**Text block:**
☆ ☆ ☆ ☆

Guido Musch Laboratory
Our research focuses on the pathophysiology of Acute Lung Injury (ALI) and aims at understanding how the basic alterations of pulmonary perfusion and ventilation affect clinical manifestations of ALI, as well as the mechanisms that underlie response, or lack of response, to therapeutic interventions.
Rapidly progressive respiratory failure with impairment of gas exchange and diffuse alveolar damage characterizes ALI and its most severe form, the Acute Respiratory Distress Syndrome (ARDS). The mortality rate of ARDS/ALI has been recently reported at 38.5%, and 74,500 persons are estimated to dye from it each year in the United States.
Impairment of gas exchange is due to a mismatch between blood and air flows in the lung: In ALI, large portions of the lung become compressed (i.e., atelectatic) or filled with fluid, thus losing their airflow. If these regions remain perfused, their blood flow can not exchange oxygen and carbon dioxide. Consequently, arterial oxygenation decreases and carbon dioxide increases. The extent of these gas exchange alterations depends on the distribution of the loss of aeration relative to that of perfusion. One aim of our research is to study the relationship between the spatial distribution of these variables in the lung and the ensuing impairment of gas exchange, with the goal of clarifying why ALI patients with similar loss of lung aeration can have starkly different degrees of gas exchange impairment and vice versa.
Mechanical ventilation is used to support the increased work of breathing and improve gas exchange in patients with ALI. Positive end-expiratory pressure (PEEP), large "sighs" (recruitment maneuvers, RMs), and prone positioning have all been used to improve oxygenation in these patients. All these interventions, however, are effective only in a fraction of patients. A second aim of our research is to dissect the pathophysiologic basis of the intersubject variability in the clinical response to these interventions.
In addition to their effect on gas exchange, PEEP, RMs and prone positioning have been hypothesized to modulate the pulmonary inflammatory response associated with ALI and mechanical ventilation (Ventilator-Induced Lung Injury, VILI). The third aim of our research is to dissect the mechanisms by which these interventions can affect the activity of inflammatory cells in the acutely injured lung.

☆ ☆ ☆ ☆

**Record excerpts:**

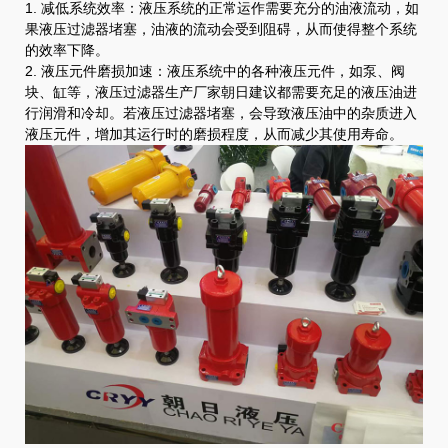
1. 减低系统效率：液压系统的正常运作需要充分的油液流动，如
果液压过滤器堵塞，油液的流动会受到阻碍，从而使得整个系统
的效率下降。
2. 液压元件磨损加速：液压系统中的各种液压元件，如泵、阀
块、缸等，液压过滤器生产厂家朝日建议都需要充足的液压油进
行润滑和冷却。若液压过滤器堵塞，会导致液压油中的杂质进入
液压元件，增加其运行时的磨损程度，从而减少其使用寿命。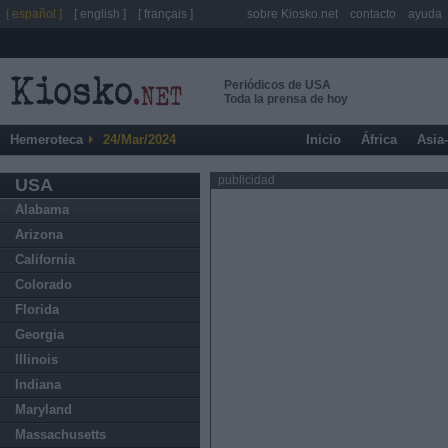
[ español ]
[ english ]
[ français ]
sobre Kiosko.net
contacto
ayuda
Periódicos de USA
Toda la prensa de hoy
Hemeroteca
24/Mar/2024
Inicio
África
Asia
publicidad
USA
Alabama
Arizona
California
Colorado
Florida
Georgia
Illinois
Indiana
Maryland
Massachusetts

☆ ☆ ☆ ☆

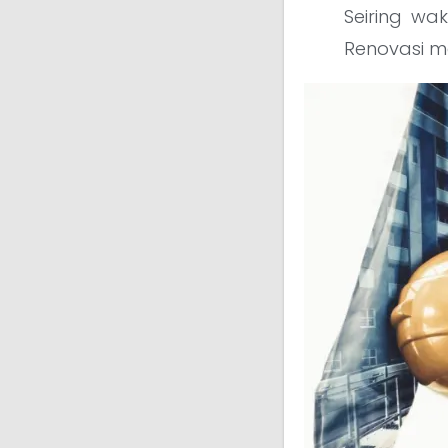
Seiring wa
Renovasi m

☆ ☆ ☆ ☆

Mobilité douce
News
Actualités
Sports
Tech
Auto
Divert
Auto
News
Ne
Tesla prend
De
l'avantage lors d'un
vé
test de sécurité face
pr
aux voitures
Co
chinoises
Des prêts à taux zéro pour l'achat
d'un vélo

☆ ☆ ☆ ☆

**Try it:** Give every abbreviation that the Guido Musch Laboratory text defines, each with the expansion the text gives it.

**Result for this task:**
- ALI: Acute Lung Injury
- ARDS: Acute Respiratory Distress Syndrome
- PEEP: Positive end-expiratory pressure
- RMs: recruitment maneuvers
- VILI: Ventilator-Induced Lung Injury